Supplied data
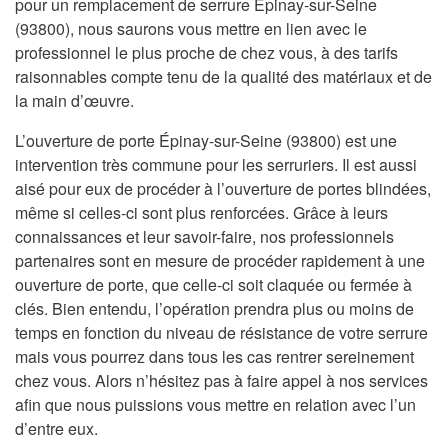
pour un remplacement de serrure Épinay-sur-Seine
(93800), nous saurons vous mettre en lien avec le
professionnel le plus proche de chez vous, à des tarifs
raisonnables compte tenu de la qualité des matériaux et de
la main d’œuvre.
L’ouverture de porte Épinay-sur-Seine (93800) est une
intervention très commune pour les serruriers. Il est aussi
aisé pour eux de procéder à l’ouverture de portes blindées,
même si celles-ci sont plus renforcées. Grâce à leurs
connaissances et leur savoir-faire, nos professionnels
partenaires sont en mesure de procéder rapidement à une
ouverture de porte, que celle-ci soit claquée ou fermée à
clés. Bien entendu, l’opération prendra plus ou moins de
temps en fonction du niveau de résistance de votre serrure
mais vous pourrez dans tous les cas rentrer sereinement
chez vous. Alors n’hésitez pas à faire appel à nos services
afin que nous puissions vous mettre en relation avec l’un
d’entre eux.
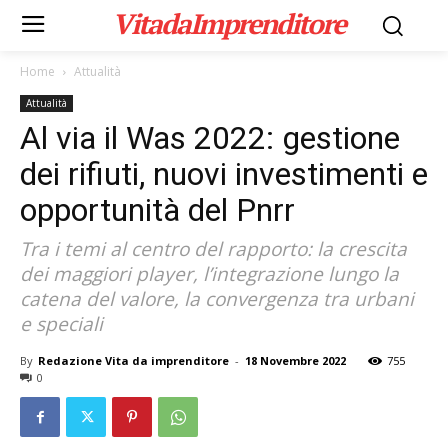
VitadaImprenditore
Home
Attualità
Attualità
Al via il Was 2022: gestione
dei rifiuti, nuovi investimenti e
opportunità del Pnrr
Tra i temi al centro del rapporto: la crescita
dei maggiori player, l’integrazione lungo la
catena del valore, la convergenza tra urbani
e speciali
By
Redazione Vita da imprenditore
-
18 Novembre 2022
755
0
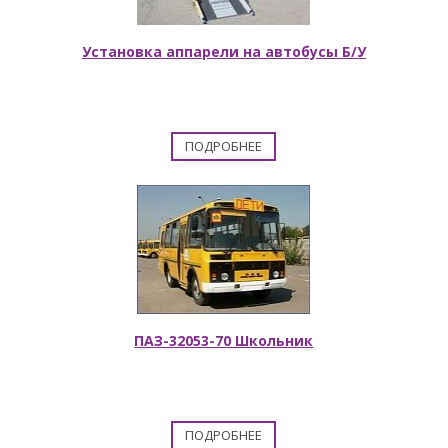
Установка аппарели на автобусы Б/У
ПОДРОБНЕЕ
ПАЗ-32053-70 Школьник
ПОДРОБНЕЕ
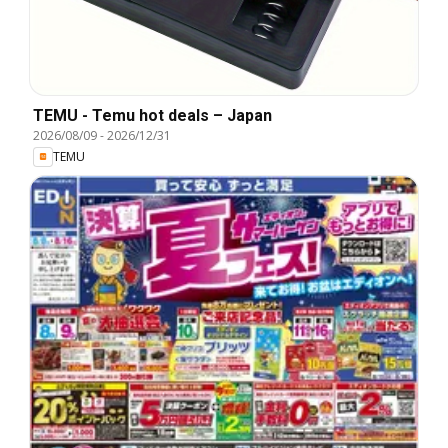
TEMU - Temu hot deals – Japan
2026/08/09
-
2026/12/31
TEMU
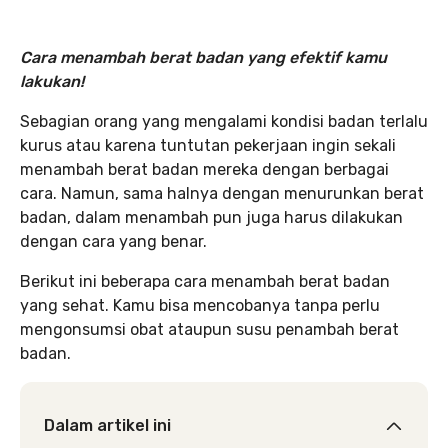
Cara menambah berat badan yang efektif kamu
lakukan!
Sebagian orang yang mengalami kondisi badan terlalu
kurus atau karena tuntutan pekerjaan ingin sekali
menambah berat badan mereka dengan berbagai
cara. Namun, sama halnya dengan menurunkan berat
badan, dalam menambah pun juga harus dilakukan
dengan cara yang benar.
Berikut ini beberapa cara menambah berat badan
yang sehat. Kamu bisa mencobanya tanpa perlu
mengonsumsi obat ataupun susu penambah berat
badan.
Dalam artikel ini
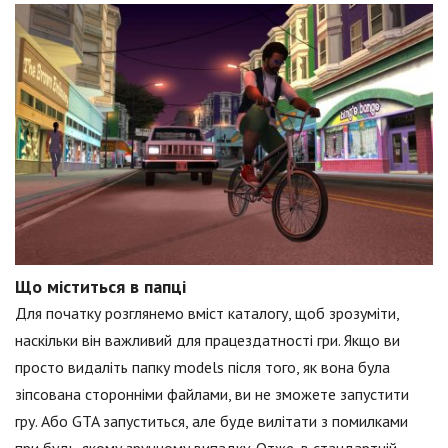
Що міститься в папці
Для початку розглянемо вміст каталогу, щоб зрозуміти,
наскільки він важливий для працездатності гри. Якщо ви
просто видаліть папку models після того, як вона була
зіпсована сторонніми файлами, ви не зможете запустити
гру. Або GTA запуститься, але буде вилітати з помилками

The problem
Render all of the lines above as a numbered list, omitting blank lines and excluding the pictures.

Your response
1. pour un remplacement de serrure Épinay-sur-Seine
2. (93800), nous saurons vous mettre en lien avec le
3. professionnel le plus proche de chez vous, à des tarifs
4. raisonnables compte tenu de la qualité des matériaux et de
5. la main d’œuvre.
6. L’ouverture de porte Épinay-sur-Seine (93800) est une
7. intervention très commune pour les serruriers. Il est aussi
8. aisé pour eux de procéder à l’ouverture de portes blindées,
9. même si celles-ci sont plus renforcées. Grâce à leurs
10. connaissances et leur savoir-faire, nos professionnels
11. partenaires sont en mesure de procéder rapidement à une
12. ouverture de porte, que celle-ci soit claquée ou fermée à
13. clés. Bien entendu, l’opération prendra plus ou moins de
14. temps en fonction du niveau de résistance de votre serrure
15. mais vous pourrez dans tous les cas rentrer sereinement
16. chez vous. Alors n’hésitez pas à faire appel à nos services
17. afin que nous puissions vous mettre en relation avec l’un
18. d’entre eux.
19. VitadaImprenditore
20. Home
21. Attualità
22. Attualità
23. Al via il Was 2022: gestione
24. dei rifiuti, nuovi investimenti e
25. opportunità del Pnrr
26. Tra i temi al centro del rapporto: la crescita
27. dei maggiori player, l’integrazione lungo la
28. catena del valore, la convergenza tra urbani
29. e speciali
30. By
31. Redazione Vita da imprenditore
32. -
33. 18 Novembre 2022
34. 755
35. 0
36. Установка аппарели на автобусы Б/У
37. ПОДРОБНЕЕ
38. ПАЗ-32053-70 Школьник
39. ПОДРОБНЕЕ
40. TEMU - Temu hot deals – Japan
41. 2026/08/09
42. -
43. 2026/12/31
44. TEMU
45. Cara menambah berat badan yang efektif kamu
46. lakukan!
47. Sebagian orang yang mengalami kondisi badan terlalu
48. kurus atau karena tuntutan pekerjaan ingin sekali
49. menambah berat badan mereka dengan berbagai
50. cara. Namun, sama halnya dengan menurunkan berat
51. badan, dalam menambah pun juga harus dilakukan
52. dengan cara yang benar.
53. Berikut ini beberapa cara menambah berat badan
54. yang sehat. Kamu bisa mencobanya tanpa perlu
55. mengonsumsi obat ataupun susu penambah berat
56. badan.
57. Dalam artikel ini
58. Що міститься в папці
59. Для початку розглянемо вміст каталогу, щоб зрозуміти,
60. наскільки він важливий для працездатності гри. Якщо ви
61. просто видаліть папку models після того, як вона була
62. зіпсована сторонніми файлами, ви не зможете запустити
63. гру. Або GTA запуститься, але буде вилітати з помилками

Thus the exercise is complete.